Comment by cpursley

6 months ago

I can’t even convince Gemini CLI while planning things to not go off and make a bunch of random changes on its own, even after being very clear not to do so, intercepting to tell it to stop doing that, then it just continues on fucking everything up.

3 comments

cpursley

WhitneyLand 6 months ago

Agents muddy the waters.

Claude Code gets the most out of Anthropic’s models, that’s why people love it.

Conversely, Gemini CLI makes Gemini Pro 2.5 less capable than the model itself actual is.

It’s such a stark difference I’ve given up using Gemini CLI even with it being free, but still use it for situations amenable to a prompt interface on a regular basis. It’s a very strong model.

panarky 6 months ago

That's my experience too, when I give Gemini CLI a big, general task and just let it run.

But if I give it structure so it can write its own context, it is truly astonishing.

I'll describe my big, general task and tell it to first read the codebase and then write a detailed requirements document, and not to change any code.

Then I'll tell it to read the codebase and the detailed requirements document it just wrote, and then write a detailed technical spec with API endpoints, params, pseudocode for tricky logic, etc.
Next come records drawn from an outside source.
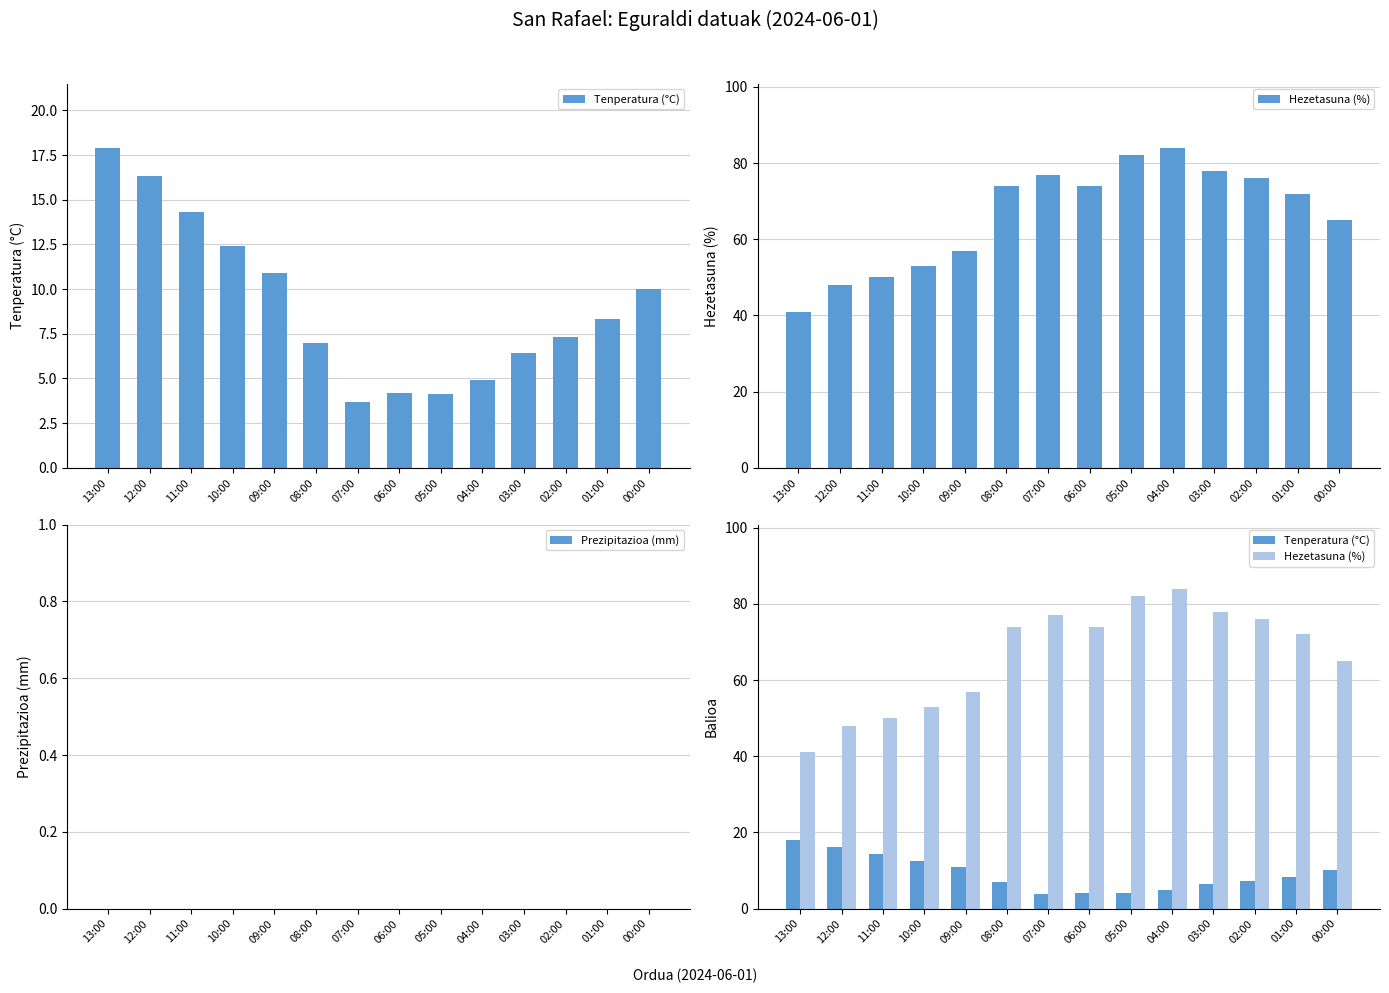

Count the number of categories in the chart.

14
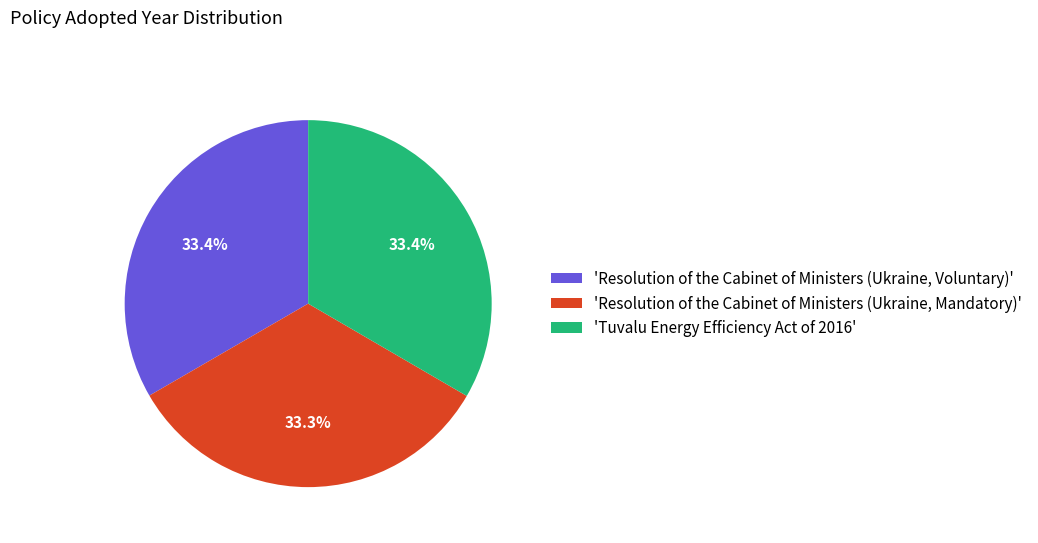

Combined, what portion of the pie is 'Resolution of the Cabinet of Ministers (Ukraine, Mandatory)' and 'Tuvalu Energy Efficiency Act of 2016'?

66.6%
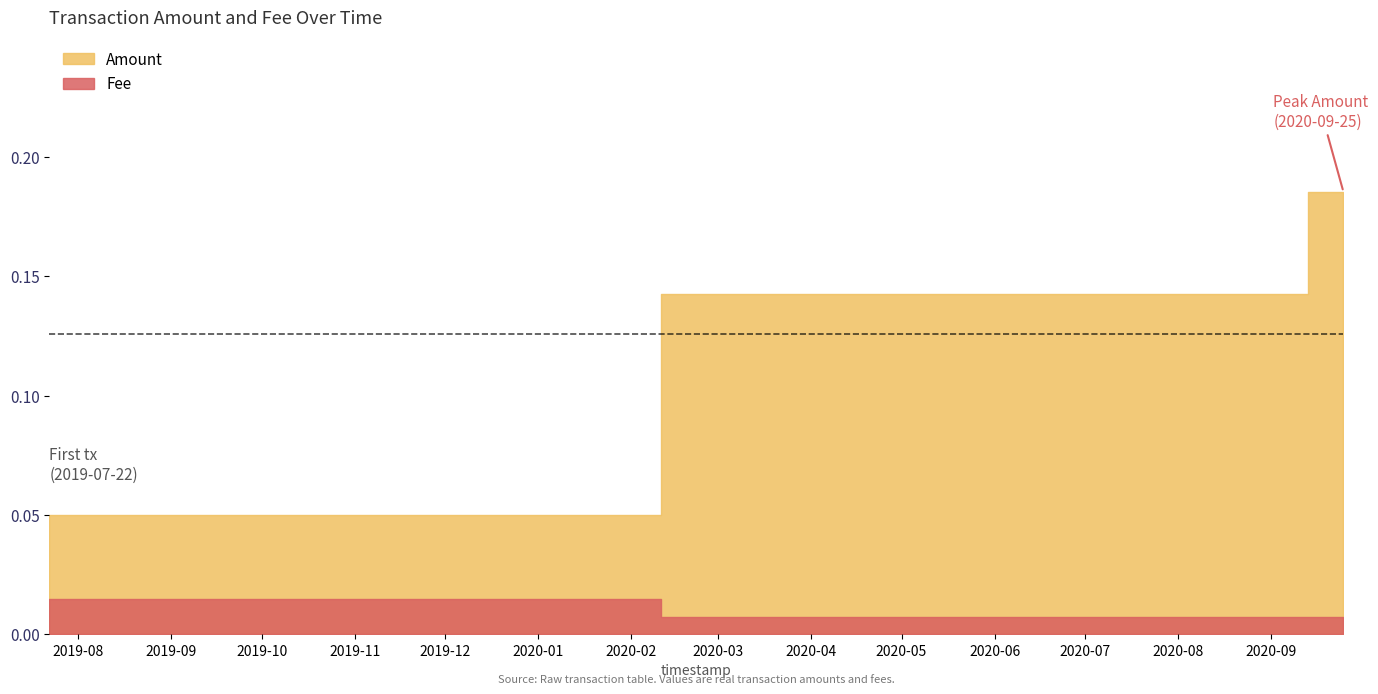

The Fee series shows 0.0 at 2019-07-22 09:30:26. True or false?

False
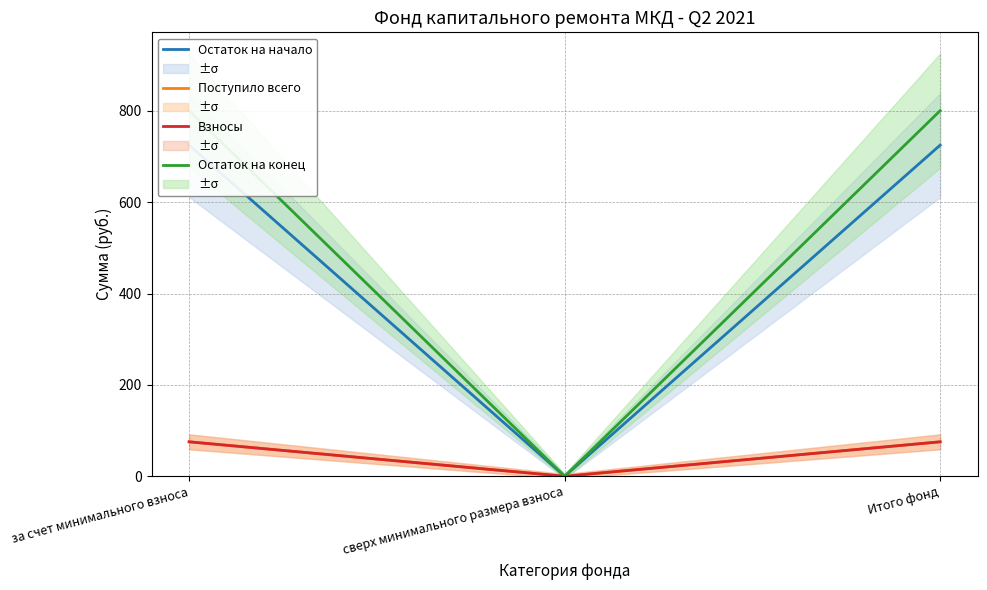

Which series has the largest range (max minus min)?

Остаток на конец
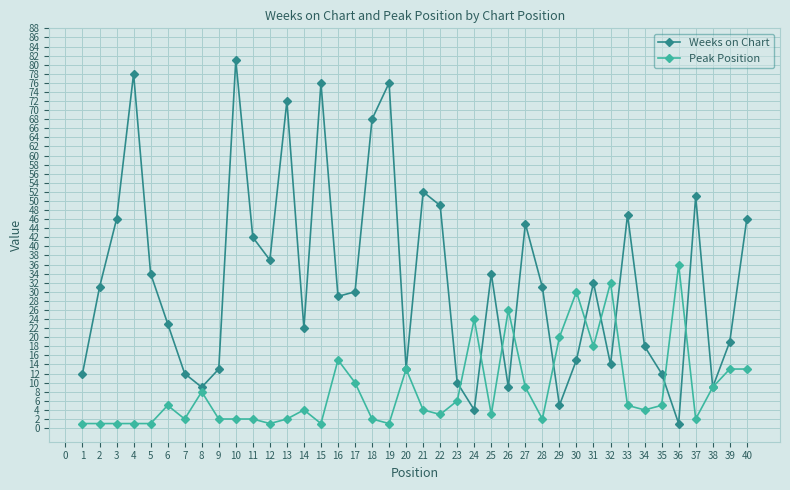

The Peak Position series shows 6 at 16. True or false?

False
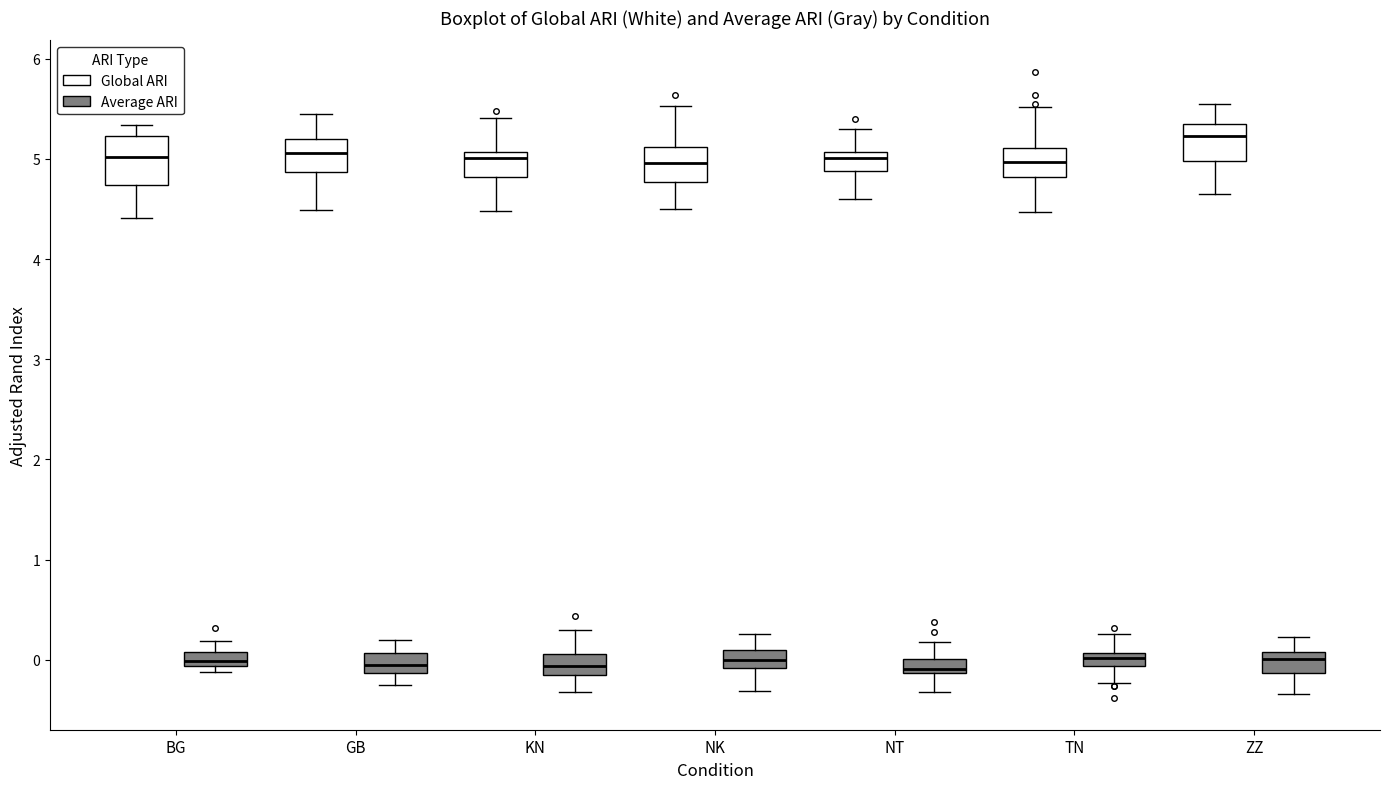

Which box's median line is the highest?

ZZ (Global ARI)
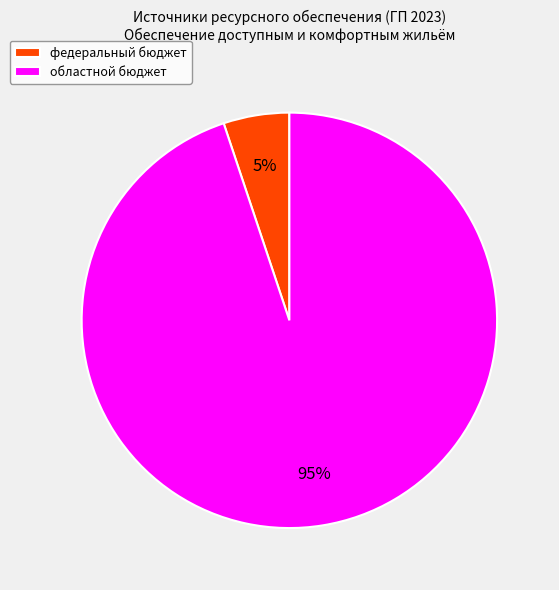

What percentage is the федеральный бюджет slice, to the nearest percent?

5%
Then I'll tell it to read the codebase, and the requirements document it just wrote, and the tech spec it just wrote, and decomp the whole development effort into weekly, daily and hourly tasks to assign to developers and save that in a dev plan document.

Only then is it ready to write code.

And I tell it to read the code base, requirements, tech spec and dev plan, all of which it authored, and implement Phase 1 of the dev plan.

It's not all mechanical and deterministic, or I could just script the whole process. Just like with a team of junior devs, I still need to review each document it writes, tweak things I don't like, or give it a better prompt to reflect my priorities that I forgot to tell it the first time, and have it redo a document from scratch.

But it produces 90% or more of its own context. It ingests all that context that it mostly authored, and then just chugs along for a long time, rarely going off the rails anymore.